**What is being asked**
In the figure-skating piece, write out the stretch from "This was pre-YouTube" through "of the rink." again, swapping "Monday" for "Tuesday".

**Extracted text**
Confessions of an ageing figure skater: the call to ice.

I was nowt but a snowdrop when Torville and Dean graced the ice rink in Sarajevo and stole everyone’s hearts to the insistent pulse of Ravel’s Bolero. I vowed then that one day those floral bouquets, the Lycra suits, the glitz glamour and sparkle would all be mine. And if this meant dedicating my life to a pair of black shiny skates and many hours of skating around and around in pointless circles, then so be it. I had heard the vocational call to become a figure skater and would heed no other call or distraction, however intellectually seductive, financially lucrative or emotionally compelling that call might be.

Before then my sole venture onto an ice rink had been when my brother, sister and me were dropped off by our mum at Brighton Ice Rink every other weekend. This was ostensibly so that we could see our dad more frequently although in actuality all we would see more frequently was the huge glistening oval slab of ice which captured our fascination to such an extent that we could not resist its call to stumble around it on wobbly ice skates in ever decreasing pointless circles for hours on end.

This was pre-YouTube days so the only training I’d had in ice-skating was to fervently follow what Peter Purves instructed me personally to do on Blue Peter every Monday afternoon in the hope that enough of something would wash over me to enable me to take to the ice with all the grace of those speed skaters who could sweep around the rink, arms and legs perfectly synchronised, occasionally taking a dramatic leap and spin and land in such a way that they could continue at the same speed, albeit going backwards. I looked on enviously at those shiny bodies, not knowing where to start when it came to skating backwards: or for that matter, coming to a stunning theatrical stop which involved generating a huge fan of ice spraying into the frozen smiles of the bystanders at the side of the rink.

At least Purves got me started going in the right direction, albeit hesitantly and without a stopping technique which didn’t involve either falling over or slamming into the rink’s side rail at speed.

And from then on, my vocation continued to call: sometimes whispered, sometimes shouted, sometimes mysteriously uttered in a foreign language which I didn’t begin to understand, sometimes written in front of me in an indecipherable Cyrillic script. The call continued for months, for years, for decades. Sometimes it sounded like ‘let’s go down the pub’ or ‘anybody fancy a kebab?’ or ‘don’t fancy yours much’ – and it took me many years – a whole half life time in fact – to understand what the call was really telling me: ‘You SHALL wear lycra and yes, you SHALL be an ice figure skater of international renown’.

But one day the call came, in the strangest of places and the strangest of circumstances. I was to find my niche at last.

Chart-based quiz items
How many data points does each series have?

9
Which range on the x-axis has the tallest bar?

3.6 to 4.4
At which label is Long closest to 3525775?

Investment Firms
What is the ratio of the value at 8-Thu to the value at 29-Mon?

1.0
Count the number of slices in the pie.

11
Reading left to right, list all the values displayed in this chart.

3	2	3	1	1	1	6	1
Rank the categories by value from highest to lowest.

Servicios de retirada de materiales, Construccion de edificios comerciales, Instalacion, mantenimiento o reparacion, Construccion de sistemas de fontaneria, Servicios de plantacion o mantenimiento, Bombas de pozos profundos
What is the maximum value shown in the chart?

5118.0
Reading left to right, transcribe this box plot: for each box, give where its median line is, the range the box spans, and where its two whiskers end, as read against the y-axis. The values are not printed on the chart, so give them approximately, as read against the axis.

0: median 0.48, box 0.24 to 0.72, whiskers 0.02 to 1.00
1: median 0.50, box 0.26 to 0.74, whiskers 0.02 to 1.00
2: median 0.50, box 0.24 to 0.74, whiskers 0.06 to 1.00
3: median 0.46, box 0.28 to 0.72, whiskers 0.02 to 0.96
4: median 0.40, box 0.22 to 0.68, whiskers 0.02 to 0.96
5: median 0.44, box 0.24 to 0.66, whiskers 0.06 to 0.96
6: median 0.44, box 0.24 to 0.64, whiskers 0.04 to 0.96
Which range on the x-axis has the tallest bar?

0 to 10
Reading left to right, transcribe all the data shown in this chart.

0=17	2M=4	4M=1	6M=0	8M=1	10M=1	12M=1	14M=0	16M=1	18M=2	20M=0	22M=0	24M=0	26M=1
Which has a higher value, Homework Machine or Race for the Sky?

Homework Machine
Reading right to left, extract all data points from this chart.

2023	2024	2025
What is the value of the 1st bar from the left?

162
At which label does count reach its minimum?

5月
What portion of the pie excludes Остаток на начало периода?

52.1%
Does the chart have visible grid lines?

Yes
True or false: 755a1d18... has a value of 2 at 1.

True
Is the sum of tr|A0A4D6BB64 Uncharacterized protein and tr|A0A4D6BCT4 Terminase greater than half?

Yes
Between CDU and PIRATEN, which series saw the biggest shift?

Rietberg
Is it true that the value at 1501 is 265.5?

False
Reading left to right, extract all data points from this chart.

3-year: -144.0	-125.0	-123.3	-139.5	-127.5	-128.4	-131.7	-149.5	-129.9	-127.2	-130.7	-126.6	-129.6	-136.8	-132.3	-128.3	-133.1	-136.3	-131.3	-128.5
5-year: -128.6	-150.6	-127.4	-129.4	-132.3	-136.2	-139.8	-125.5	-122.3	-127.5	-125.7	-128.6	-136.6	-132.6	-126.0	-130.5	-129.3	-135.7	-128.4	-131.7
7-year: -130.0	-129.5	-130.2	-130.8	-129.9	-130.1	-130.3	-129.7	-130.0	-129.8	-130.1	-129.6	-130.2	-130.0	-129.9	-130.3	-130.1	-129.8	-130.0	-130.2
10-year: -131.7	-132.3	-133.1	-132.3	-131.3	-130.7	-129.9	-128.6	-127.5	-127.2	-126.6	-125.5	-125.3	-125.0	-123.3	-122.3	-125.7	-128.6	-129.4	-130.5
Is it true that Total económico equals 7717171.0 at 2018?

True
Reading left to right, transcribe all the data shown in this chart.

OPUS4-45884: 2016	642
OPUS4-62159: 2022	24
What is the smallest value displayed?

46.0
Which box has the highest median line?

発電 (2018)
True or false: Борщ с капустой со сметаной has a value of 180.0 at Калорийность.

**Written solution**
This was pre-YouTube days so the only training I’d had in ice-skating was to fervently follow what Peter Purves instructed me personally to do on Blue Peter every Tuesday afternoon in the hope that enough of something would wash over me to enable me to take to the ice with all the grace of those speed skaters who could sweep around the rink, arms and legs perfectly synchronised, occasionally taking a dramatic leap and spin and land in such a way that they could continue at the same speed, albeit going backwards. I looked on enviously at those shiny bodies, not knowing where to start when it came to skating backwards: or for that matter, coming to a stunning theatrical stop which involved generating a huge fan of ice spraying into the frozen smiles of the bystanders at the side of the rink.